*Task prompt*
All of the records below need to be copied exactly.

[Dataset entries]
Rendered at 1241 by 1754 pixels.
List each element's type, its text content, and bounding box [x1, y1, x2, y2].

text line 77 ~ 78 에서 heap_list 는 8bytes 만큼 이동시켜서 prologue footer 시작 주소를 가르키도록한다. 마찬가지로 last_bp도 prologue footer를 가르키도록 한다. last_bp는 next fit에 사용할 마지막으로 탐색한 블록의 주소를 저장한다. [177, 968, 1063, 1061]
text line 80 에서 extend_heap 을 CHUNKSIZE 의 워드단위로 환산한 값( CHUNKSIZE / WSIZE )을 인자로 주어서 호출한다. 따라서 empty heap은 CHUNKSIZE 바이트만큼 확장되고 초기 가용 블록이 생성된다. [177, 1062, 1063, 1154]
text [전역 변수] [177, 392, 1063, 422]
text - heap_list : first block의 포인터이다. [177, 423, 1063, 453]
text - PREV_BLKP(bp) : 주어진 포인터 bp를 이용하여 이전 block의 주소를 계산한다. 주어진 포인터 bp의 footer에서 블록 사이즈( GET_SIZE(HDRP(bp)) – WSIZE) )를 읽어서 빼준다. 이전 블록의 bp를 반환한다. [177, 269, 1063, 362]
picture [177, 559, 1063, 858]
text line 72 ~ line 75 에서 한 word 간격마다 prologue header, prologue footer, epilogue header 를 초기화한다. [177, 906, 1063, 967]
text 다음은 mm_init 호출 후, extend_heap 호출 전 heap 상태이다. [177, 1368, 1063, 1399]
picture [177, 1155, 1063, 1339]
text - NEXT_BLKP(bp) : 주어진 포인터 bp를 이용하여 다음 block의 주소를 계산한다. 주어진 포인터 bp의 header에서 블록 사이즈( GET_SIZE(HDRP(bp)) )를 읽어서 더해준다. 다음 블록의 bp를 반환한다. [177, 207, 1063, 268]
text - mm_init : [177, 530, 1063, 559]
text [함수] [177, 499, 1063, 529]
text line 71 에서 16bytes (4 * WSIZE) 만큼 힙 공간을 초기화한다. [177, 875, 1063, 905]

*Output*
Rendered at 1241 by 1754 pixels.
List each element's type, its text content, and bounding box [x1, y1, x2, y2].

text line 77 ~ 78 에서 heap_list 는 8bytes 만큼 이동시켜서 prologue footer 시작 주소를 가르키도록한다. 마찬가지로 last_bp도 prologue footer를 가르키도록 한다. last_bp는 next fit에 사용할 마지막으로 탐색한 블록의 주소를 저장한다. [177, 968, 1063, 1061]
text line 80 에서 extend_heap 을 CHUNKSIZE 의 워드단위로 환산한 값( CHUNKSIZE / WSIZE )을 인자로 주어서 호출한다. 따라서 empty heap은 CHUNKSIZE 바이트만큼 확장되고 초기 가용 블록이 생성된다. [177, 1062, 1063, 1154]
text [전역 변수] [177, 392, 1063, 422]
text - heap_list : first block의 포인터이다. [177, 423, 1063, 453]
text - PREV_BLKP(bp) : 주어진 포인터 bp를 이용하여 이전 block의 주소를 계산한다. 주어진 포인터 bp의 footer에서 블록 사이즈( GET_SIZE(HDRP(bp)) – WSIZE) )를 읽어서 빼준다. 이전 블록의 bp를 반환한다. [177, 269, 1063, 362]
picture [177, 559, 1063, 858]
text line 72 ~ line 75 에서 한 word 간격마다 prologue header, prologue footer, epilogue header 를 초기화한다. [177, 906, 1063, 967]
text 다음은 mm_init 호출 후, extend_heap 호출 전 heap 상태이다. [177, 1368, 1063, 1399]
picture [177, 1155, 1063, 1339]
text - NEXT_BLKP(bp) : 주어진 포인터 bp를 이용하여 다음 block의 주소를 계산한다. 주어진 포인터 bp의 header에서 블록 사이즈( GET_SIZE(HDRP(bp)) )를 읽어서 더해준다. 다음 블록의 bp를 반환한다. [177, 207, 1063, 268]
text - mm_init : [177, 530, 1063, 559]
text [함수] [177, 499, 1063, 529]
text line 71 에서 16bytes (4 * WSIZE) 만큼 힙 공간을 초기화한다. [177, 875, 1063, 905]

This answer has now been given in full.